Though he had been collecting songs for a more country-inflected album for years, Kweller acknowledges that Changing Horses owes much of its sound to his tour manager and bus driver, Kitt Kitterman, who brought his pedal steel and Dobro into the mix. Recorded locally at Spoon drummer Jim Eno's Public Hi-Fi studio, Horses drifts through bluesy ballads ("Gypsy Rose"), kickin' country rockers ("Fight"), and keening, upbeat piano-pop ("Sawdust Man").

"People hear pedal steel and Dobro, and they go, 'Whoa, yeehaw!' but it's really just a Ben Kweller album," he laughs. "Musically I've had so many side roads in my sound that it's never been one thing. I think that's because I get bored easily. Changing Horses is actually the most consistent album I've done because it's completely unified. The songs are all different stories, and they don't have much to do with each other, but the sound is all similar. I mean, it's an album that starts with a prostitute and ends with a junkie!"

Kweller clearly revels in playing up his redneck roots with the album. On his recent performance of "Fight" on The Late Show With David Letterman, he rollicked through the trucker anthem clad in flannel, camouflage, and a backward ball cap.

"When it comes to my music, that's the one thing I'm serious about," he allows. "And keeping my family happy. That's the new thing for me the past few years."

As Kweller pulls his hybrid SUV back home into his driveway, Dorian rushes to the front door buck naked to greet him with a smile. Kweller laughs as he rustles the boy's blond hair.

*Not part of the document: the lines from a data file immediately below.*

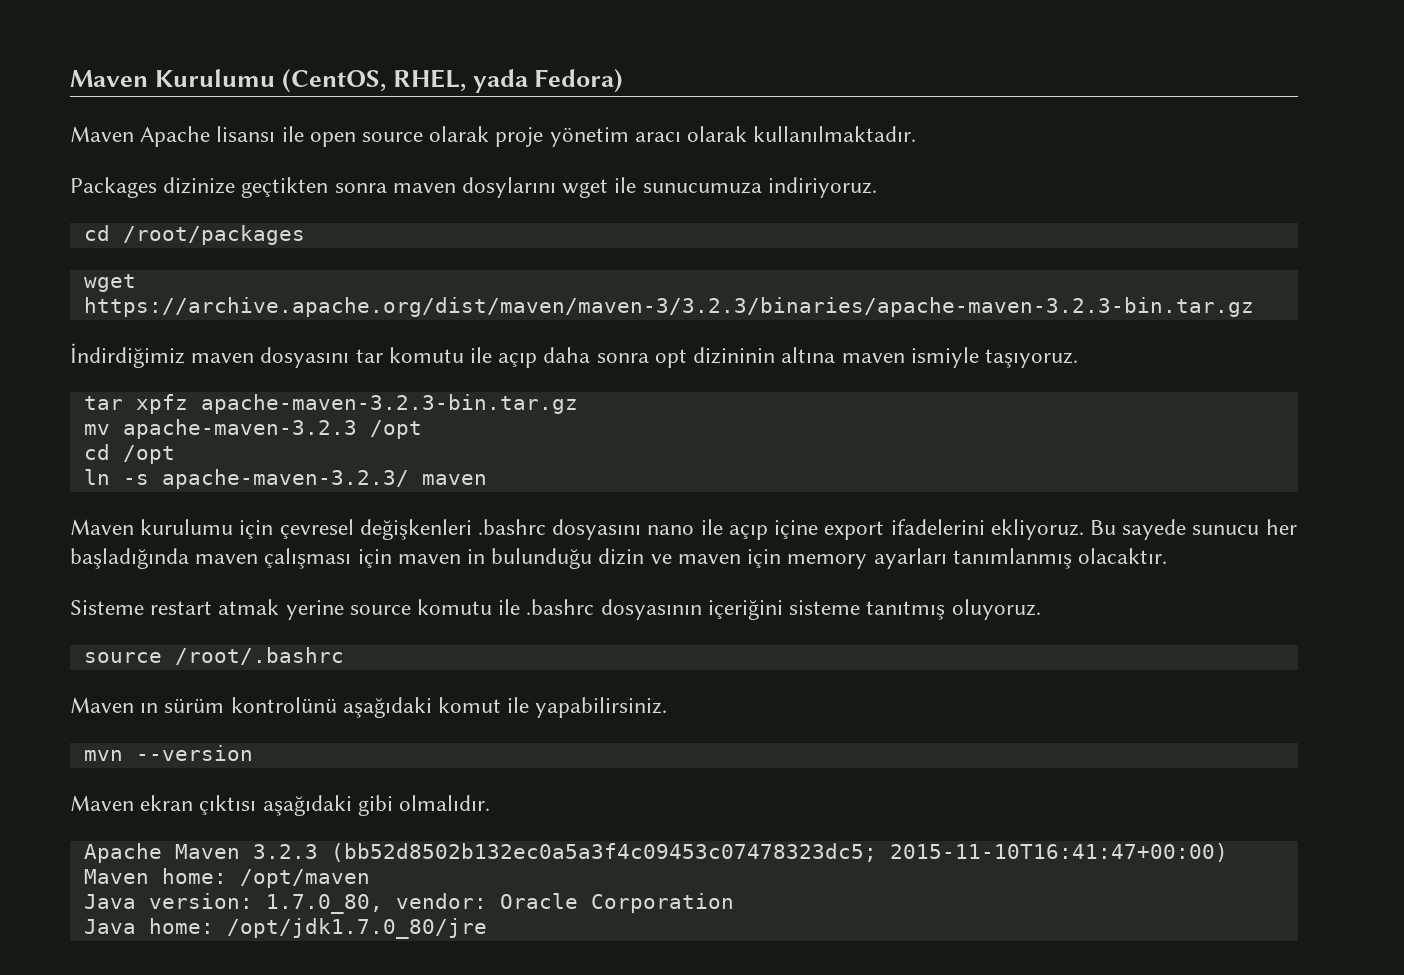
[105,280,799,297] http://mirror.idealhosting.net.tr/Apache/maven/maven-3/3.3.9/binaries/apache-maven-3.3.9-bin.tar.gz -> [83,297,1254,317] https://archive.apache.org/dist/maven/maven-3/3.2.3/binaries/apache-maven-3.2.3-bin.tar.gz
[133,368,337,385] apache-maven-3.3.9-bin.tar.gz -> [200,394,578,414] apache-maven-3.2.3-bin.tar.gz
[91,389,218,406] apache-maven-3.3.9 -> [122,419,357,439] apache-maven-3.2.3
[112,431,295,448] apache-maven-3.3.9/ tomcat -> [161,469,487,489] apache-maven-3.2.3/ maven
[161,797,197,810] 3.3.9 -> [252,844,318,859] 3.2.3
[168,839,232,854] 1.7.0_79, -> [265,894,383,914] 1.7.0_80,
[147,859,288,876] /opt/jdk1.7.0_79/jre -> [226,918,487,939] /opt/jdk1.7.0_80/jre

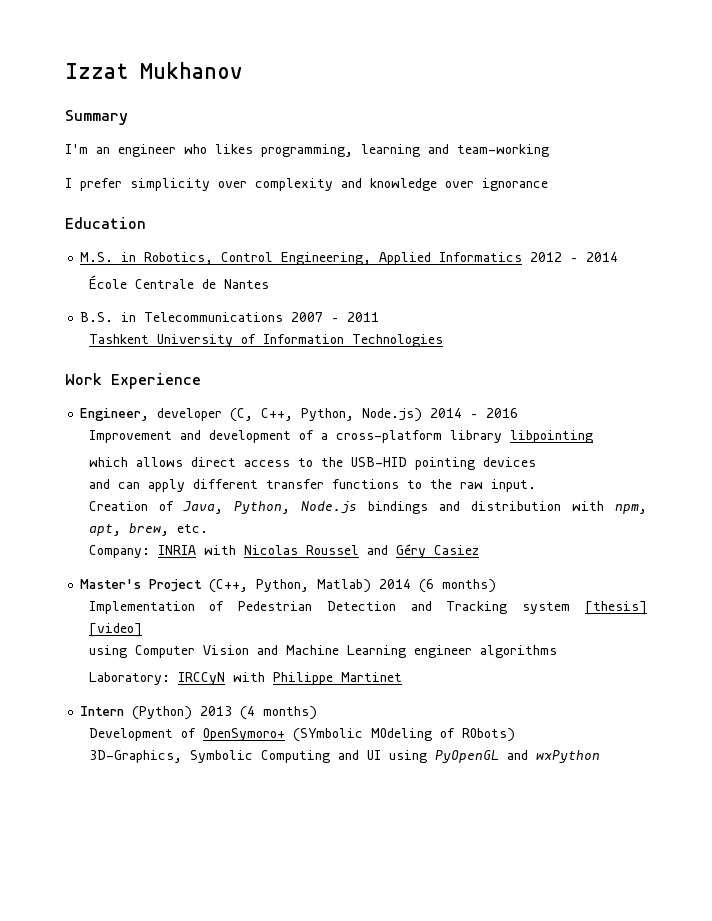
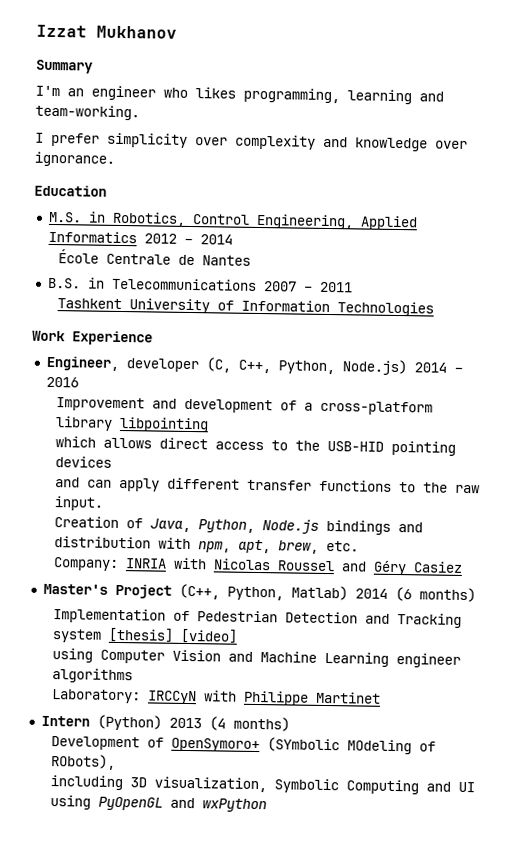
[457,144,549,157] team-working -> [35,104,140,121] team-working.
[482,178,548,191] ignorance -> [34,151,115,167] ignorance.
[461,728,515,742] [88,750,182,763] RObots) // 3D-Graphics, -> [51,754,117,770] [50,775,268,793] RObots), // including 3D visualization,

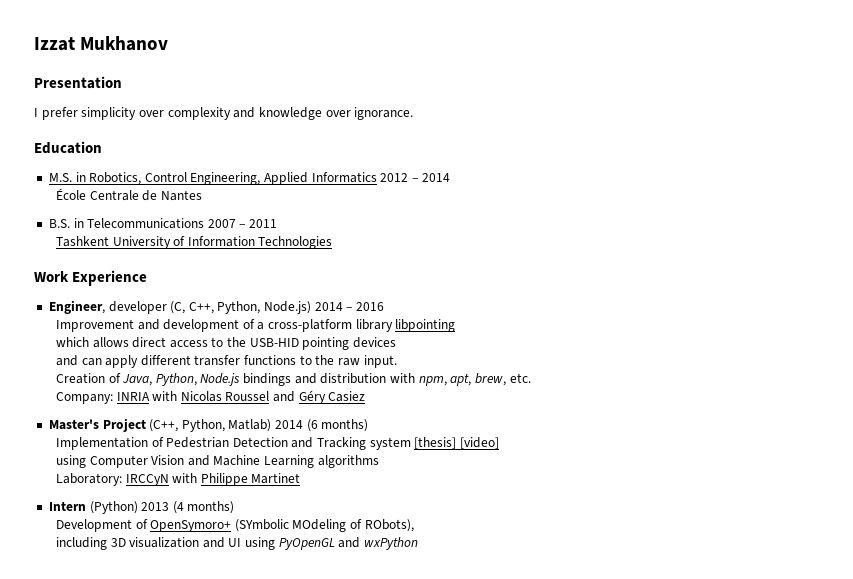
[36,59,93,74] [35,85,444,105] [35,104,140,121] Summary // I'm an engineer who likes programming, learning and team-working. -> [34,76,122,89] Presentation
[396,653,462,668] engineer -> (315, 461) none
[154,776,420,795] visualization, Symbolic Computing -> [129,537,200,548] visualization

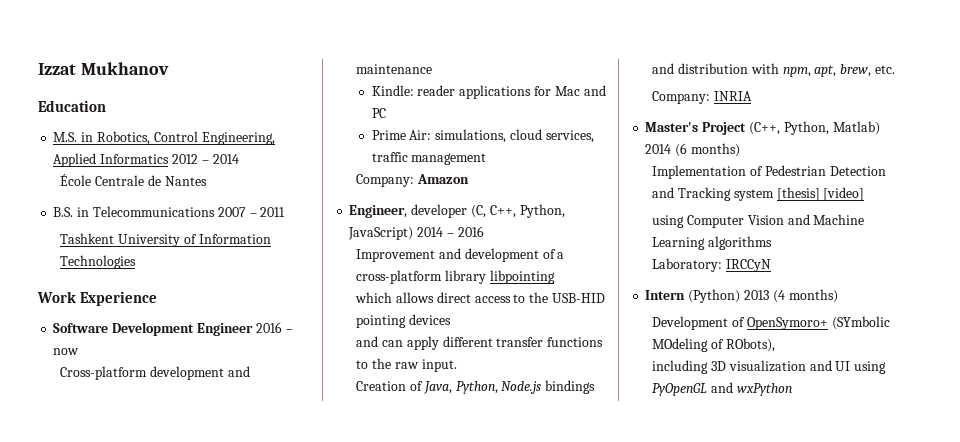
[34,76,122,89] [34,107,414,120] // Presentation // I prefer simplicity over complexity and knowledge over ignorance. -> (169, 68) none
(148, 278) none -> [53,322,293,336] [53,348,80,355] [60,366,250,380] [356,64,433,74] [371,85,606,99] [371,108,386,118] [371,129,594,143] [371,152,487,165] [356,174,469,187] // Software Development Engineer 2016 – now // Cross-platform development and maintenance // Kindle: reader applications for Mac and PC // Prime Air: simulations, cloud services, traffic management // Company: Amazon
[264,301,312,314] Node.js) -> [348,227,414,240] JavaScript)
[152,390,366,404] with Nicolas Roussel and Géry Casiez -> (752, 96) none
[172,473,301,486] with Philippe Martinet -> (771, 265) none

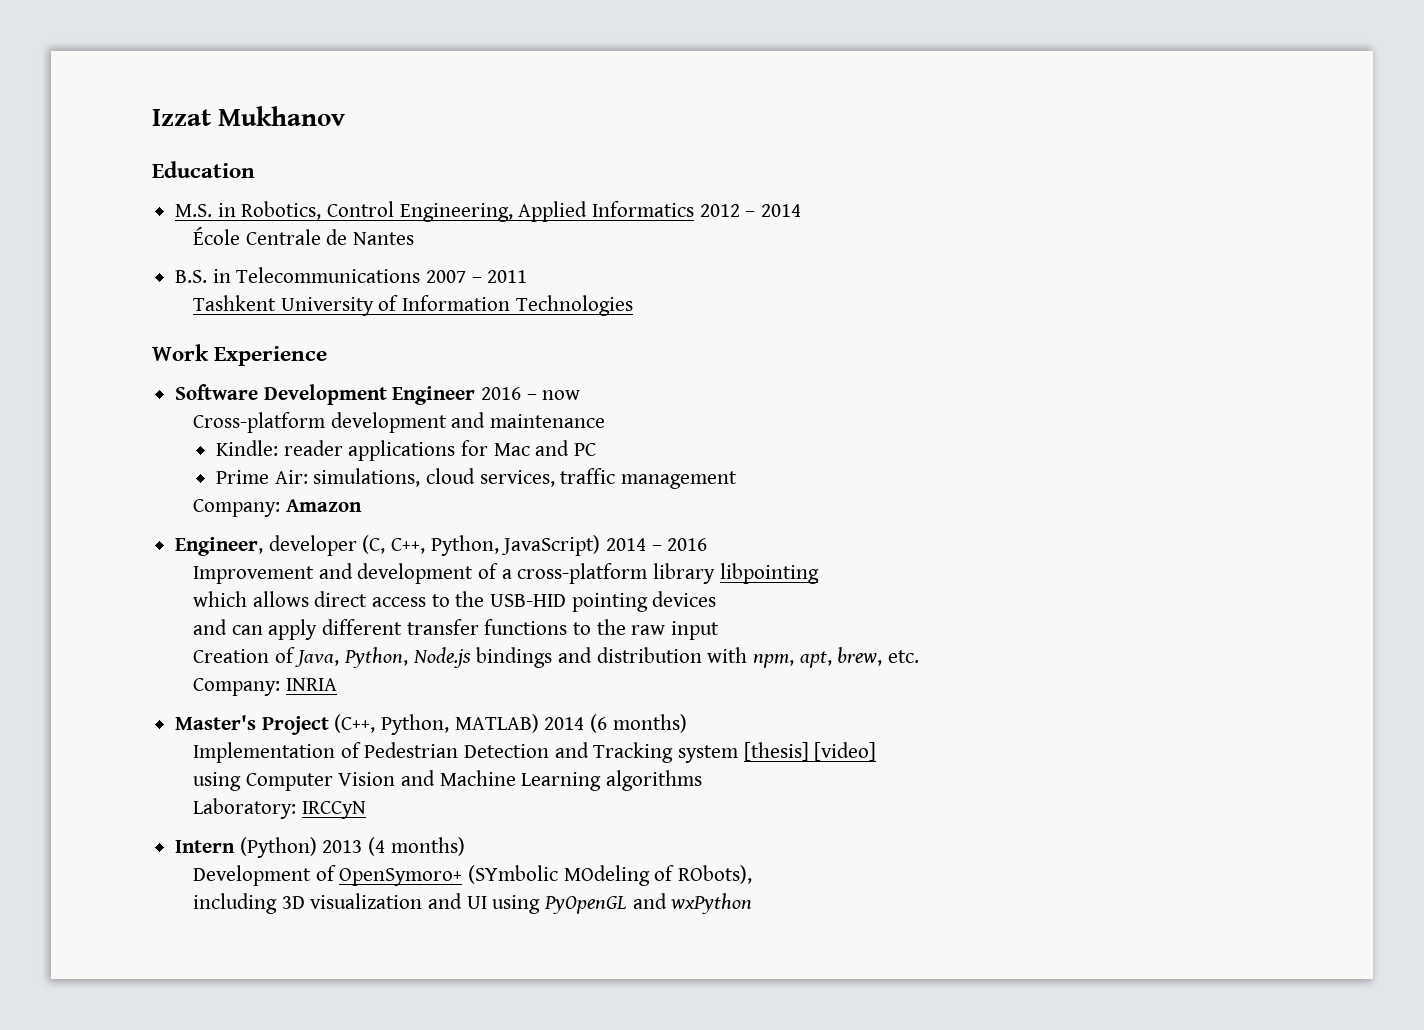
[421,359,457,372] input. -> [670,621,719,640] input
[832,121,880,135] Matlab) -> [454,714,539,733] MATLAB)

"When you're a kid, you're just fearless," he says. "It's just cooler to never grow up."


'Horse' Whispering

By Ben Kweller, as told to Doug Freeman

'Gypsy Rose'

A song I've had lying around for a long time. "Gypsy Rosita" was a demo I had [on the How Ya Lookin' Southbound? Come In ... EP]. I knew it was going to be about a prostitute and a guy who loves her. I know this guy, a friend of mine who lives in Mexico, and he's in love with this prostitute and goes and visits her every Monday morning at 9am. So I just thought about that, about this guy that doesn't have anything except this woman that he puts everything into and thinks that it's a real relationship, but it's just a money thing. Crazy way to start an album.

'Fight'

One of those songs that popped out really quickly, a great feeling. "Some days are aces, some days are faces, some days are twos and threes" might be the best line I've ever come up with on a mass-appeal level.

'Ballad of Wendy Baker'

That was written when I was about 16. We were in high school, and Wendy, one of my good friends, died in a car crash. We were at a Chinese restaurant a few days later, and I got a fortune cookie that said, "No one loves 'til it's gone." That was my first taste of the lesson of the importance of cherishing things and living in the moment, and I went home and wrote that song for her. I never wanted to put it out there though, but it felt like this was a good record for it.

'Sawdust Man'

The line "I'm on top of the Greyhound station" just came up, and I sang it all day. I tried to change it up because "Greyhound station" was cool and "on top of" didn't make any sense, but I loved it so much, and it felt so good to sing that I just made the song about some dude that climbs up on the roof of the station and waits for his woman.

'Homeward Bound'

Willy Mason came on the scene in New York and started playing shows with Conor and me around New York. One night at the Knitting Factory, Willy's mom and brother got up onstage with him and did this song. I thought it was an old hymn, a traditional or something. So I asked what was that song, and she said that it was a song that she and her husband wrote back in the Sixties but nobody wanted to record it. I told her, "I'm going to record that song!" I know Willy wanted to record it at some point too, but I beat him to it.